## Collected data
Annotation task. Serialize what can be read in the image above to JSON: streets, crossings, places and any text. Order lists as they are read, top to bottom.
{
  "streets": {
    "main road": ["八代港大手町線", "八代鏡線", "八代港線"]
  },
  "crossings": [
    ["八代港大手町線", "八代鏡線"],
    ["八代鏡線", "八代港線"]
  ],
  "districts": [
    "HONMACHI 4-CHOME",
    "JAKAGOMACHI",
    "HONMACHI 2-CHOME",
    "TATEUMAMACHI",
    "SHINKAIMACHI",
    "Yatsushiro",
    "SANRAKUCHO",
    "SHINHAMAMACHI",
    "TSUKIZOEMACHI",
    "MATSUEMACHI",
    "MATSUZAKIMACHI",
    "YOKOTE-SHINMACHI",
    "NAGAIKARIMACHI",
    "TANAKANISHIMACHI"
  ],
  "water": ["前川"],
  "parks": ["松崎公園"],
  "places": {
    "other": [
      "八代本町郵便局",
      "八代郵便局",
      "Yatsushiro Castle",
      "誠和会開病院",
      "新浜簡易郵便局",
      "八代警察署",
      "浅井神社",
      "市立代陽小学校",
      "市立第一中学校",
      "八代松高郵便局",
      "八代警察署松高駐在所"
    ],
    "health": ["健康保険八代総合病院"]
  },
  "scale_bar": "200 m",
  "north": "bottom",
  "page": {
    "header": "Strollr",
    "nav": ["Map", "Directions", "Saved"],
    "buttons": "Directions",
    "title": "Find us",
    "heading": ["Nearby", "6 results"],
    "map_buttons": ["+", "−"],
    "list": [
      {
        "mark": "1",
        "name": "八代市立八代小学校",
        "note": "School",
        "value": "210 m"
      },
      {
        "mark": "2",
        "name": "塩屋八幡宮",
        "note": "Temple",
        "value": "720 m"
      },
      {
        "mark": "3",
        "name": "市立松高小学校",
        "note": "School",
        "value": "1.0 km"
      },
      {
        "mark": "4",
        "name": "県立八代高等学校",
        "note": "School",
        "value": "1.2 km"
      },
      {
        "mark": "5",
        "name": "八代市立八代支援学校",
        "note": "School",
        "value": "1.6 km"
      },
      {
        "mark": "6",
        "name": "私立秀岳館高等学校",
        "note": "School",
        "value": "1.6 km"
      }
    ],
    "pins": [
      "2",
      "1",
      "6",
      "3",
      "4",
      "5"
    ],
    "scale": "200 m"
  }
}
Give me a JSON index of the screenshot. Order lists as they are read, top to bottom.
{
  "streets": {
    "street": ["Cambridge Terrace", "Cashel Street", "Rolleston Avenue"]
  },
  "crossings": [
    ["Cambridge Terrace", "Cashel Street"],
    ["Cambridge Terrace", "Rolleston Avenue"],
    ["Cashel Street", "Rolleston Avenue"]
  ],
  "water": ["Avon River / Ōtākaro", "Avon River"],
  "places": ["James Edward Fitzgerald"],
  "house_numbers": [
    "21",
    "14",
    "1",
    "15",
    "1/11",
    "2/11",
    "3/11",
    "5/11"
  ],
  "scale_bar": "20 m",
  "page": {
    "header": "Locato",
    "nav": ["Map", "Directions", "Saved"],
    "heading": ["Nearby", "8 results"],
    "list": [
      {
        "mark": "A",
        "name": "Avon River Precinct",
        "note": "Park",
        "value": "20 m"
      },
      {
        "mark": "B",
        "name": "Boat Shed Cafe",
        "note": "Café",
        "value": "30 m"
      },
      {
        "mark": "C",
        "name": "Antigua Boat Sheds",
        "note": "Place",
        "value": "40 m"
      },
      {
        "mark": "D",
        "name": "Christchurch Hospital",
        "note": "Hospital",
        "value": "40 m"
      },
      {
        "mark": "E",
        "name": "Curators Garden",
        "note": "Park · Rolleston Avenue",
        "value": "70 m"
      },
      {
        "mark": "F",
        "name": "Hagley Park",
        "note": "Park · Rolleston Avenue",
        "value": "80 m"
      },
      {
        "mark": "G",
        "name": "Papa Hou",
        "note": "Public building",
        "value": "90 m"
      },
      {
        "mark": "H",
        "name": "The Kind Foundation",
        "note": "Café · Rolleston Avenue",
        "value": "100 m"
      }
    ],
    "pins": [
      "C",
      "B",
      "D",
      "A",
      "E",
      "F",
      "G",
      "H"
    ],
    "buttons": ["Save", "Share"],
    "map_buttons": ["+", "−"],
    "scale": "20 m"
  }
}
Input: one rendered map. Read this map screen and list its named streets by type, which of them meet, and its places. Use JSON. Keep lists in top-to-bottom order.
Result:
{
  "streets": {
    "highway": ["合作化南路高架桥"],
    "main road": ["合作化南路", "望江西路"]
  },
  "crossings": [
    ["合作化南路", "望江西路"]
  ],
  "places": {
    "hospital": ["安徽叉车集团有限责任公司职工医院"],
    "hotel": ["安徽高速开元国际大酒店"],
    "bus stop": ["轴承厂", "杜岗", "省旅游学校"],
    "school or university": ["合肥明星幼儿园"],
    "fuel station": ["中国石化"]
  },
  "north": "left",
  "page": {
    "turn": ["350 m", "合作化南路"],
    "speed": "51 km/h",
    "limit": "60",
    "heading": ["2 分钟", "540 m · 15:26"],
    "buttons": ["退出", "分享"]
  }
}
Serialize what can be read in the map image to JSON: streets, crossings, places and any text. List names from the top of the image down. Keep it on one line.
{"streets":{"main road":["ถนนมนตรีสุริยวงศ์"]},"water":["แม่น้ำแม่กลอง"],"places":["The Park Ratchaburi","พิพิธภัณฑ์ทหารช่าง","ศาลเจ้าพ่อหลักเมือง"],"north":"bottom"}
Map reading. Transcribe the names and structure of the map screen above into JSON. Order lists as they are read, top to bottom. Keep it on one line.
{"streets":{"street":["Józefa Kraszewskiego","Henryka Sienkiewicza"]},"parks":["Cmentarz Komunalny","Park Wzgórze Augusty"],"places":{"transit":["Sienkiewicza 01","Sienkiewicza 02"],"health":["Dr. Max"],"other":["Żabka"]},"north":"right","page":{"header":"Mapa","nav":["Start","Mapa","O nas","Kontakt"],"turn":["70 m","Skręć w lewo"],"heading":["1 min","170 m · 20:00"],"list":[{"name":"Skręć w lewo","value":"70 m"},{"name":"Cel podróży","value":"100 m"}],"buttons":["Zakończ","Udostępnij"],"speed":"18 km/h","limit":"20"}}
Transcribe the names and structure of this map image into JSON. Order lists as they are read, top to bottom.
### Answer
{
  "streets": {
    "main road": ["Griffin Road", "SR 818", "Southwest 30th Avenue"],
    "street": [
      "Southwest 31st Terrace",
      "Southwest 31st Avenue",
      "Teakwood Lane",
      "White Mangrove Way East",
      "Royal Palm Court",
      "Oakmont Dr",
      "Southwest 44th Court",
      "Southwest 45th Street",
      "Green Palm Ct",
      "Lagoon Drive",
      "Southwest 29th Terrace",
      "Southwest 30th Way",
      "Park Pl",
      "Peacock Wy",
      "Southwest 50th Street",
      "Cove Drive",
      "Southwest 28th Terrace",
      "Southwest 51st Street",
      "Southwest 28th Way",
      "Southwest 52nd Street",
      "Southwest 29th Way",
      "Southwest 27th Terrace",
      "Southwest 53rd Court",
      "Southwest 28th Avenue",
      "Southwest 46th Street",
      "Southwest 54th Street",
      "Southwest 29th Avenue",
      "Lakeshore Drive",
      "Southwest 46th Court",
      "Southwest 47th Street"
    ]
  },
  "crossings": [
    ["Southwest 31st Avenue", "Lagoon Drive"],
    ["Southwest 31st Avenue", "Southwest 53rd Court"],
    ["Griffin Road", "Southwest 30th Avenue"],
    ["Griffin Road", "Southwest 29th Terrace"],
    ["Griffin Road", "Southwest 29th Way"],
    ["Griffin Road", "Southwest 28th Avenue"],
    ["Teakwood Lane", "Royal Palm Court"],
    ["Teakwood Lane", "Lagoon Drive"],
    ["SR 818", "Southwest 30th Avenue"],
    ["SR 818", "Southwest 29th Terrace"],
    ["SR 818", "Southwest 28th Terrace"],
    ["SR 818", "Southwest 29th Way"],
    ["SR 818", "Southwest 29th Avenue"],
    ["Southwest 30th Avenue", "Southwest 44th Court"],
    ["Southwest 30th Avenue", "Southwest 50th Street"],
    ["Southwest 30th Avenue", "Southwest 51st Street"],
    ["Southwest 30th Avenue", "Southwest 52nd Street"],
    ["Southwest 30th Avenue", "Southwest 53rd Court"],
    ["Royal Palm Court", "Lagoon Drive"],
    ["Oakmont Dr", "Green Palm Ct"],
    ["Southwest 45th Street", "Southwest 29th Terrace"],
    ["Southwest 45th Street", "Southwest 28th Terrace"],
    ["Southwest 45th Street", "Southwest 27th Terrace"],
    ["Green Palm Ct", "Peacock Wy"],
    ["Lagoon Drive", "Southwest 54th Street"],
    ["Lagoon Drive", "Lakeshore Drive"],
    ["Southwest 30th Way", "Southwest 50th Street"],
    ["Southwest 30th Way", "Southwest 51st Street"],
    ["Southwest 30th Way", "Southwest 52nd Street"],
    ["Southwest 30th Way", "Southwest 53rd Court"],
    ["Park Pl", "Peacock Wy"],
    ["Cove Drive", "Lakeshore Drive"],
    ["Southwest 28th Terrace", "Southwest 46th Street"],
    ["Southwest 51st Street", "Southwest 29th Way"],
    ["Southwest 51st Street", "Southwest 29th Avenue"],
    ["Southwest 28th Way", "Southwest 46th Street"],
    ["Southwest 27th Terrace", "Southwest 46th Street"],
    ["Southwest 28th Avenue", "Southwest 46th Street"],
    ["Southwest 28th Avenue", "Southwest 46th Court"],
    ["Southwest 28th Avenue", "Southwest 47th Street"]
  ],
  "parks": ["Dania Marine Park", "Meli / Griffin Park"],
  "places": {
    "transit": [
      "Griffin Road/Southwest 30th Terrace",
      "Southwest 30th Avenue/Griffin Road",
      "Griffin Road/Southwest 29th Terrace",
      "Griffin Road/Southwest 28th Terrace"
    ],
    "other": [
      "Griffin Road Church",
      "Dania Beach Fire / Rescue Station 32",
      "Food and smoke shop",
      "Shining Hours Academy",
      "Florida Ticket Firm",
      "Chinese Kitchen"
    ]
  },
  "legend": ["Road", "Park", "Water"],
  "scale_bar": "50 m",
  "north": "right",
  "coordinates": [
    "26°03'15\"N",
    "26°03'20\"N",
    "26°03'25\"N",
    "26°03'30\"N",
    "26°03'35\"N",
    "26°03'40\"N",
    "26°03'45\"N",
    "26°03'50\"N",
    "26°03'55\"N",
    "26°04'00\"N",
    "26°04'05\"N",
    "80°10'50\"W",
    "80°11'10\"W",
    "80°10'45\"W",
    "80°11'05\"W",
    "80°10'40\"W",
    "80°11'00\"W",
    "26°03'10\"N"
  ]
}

## About this exercise
How many lines of the data contain "Nearby"? Work it out and give only the number.

## Answer box
2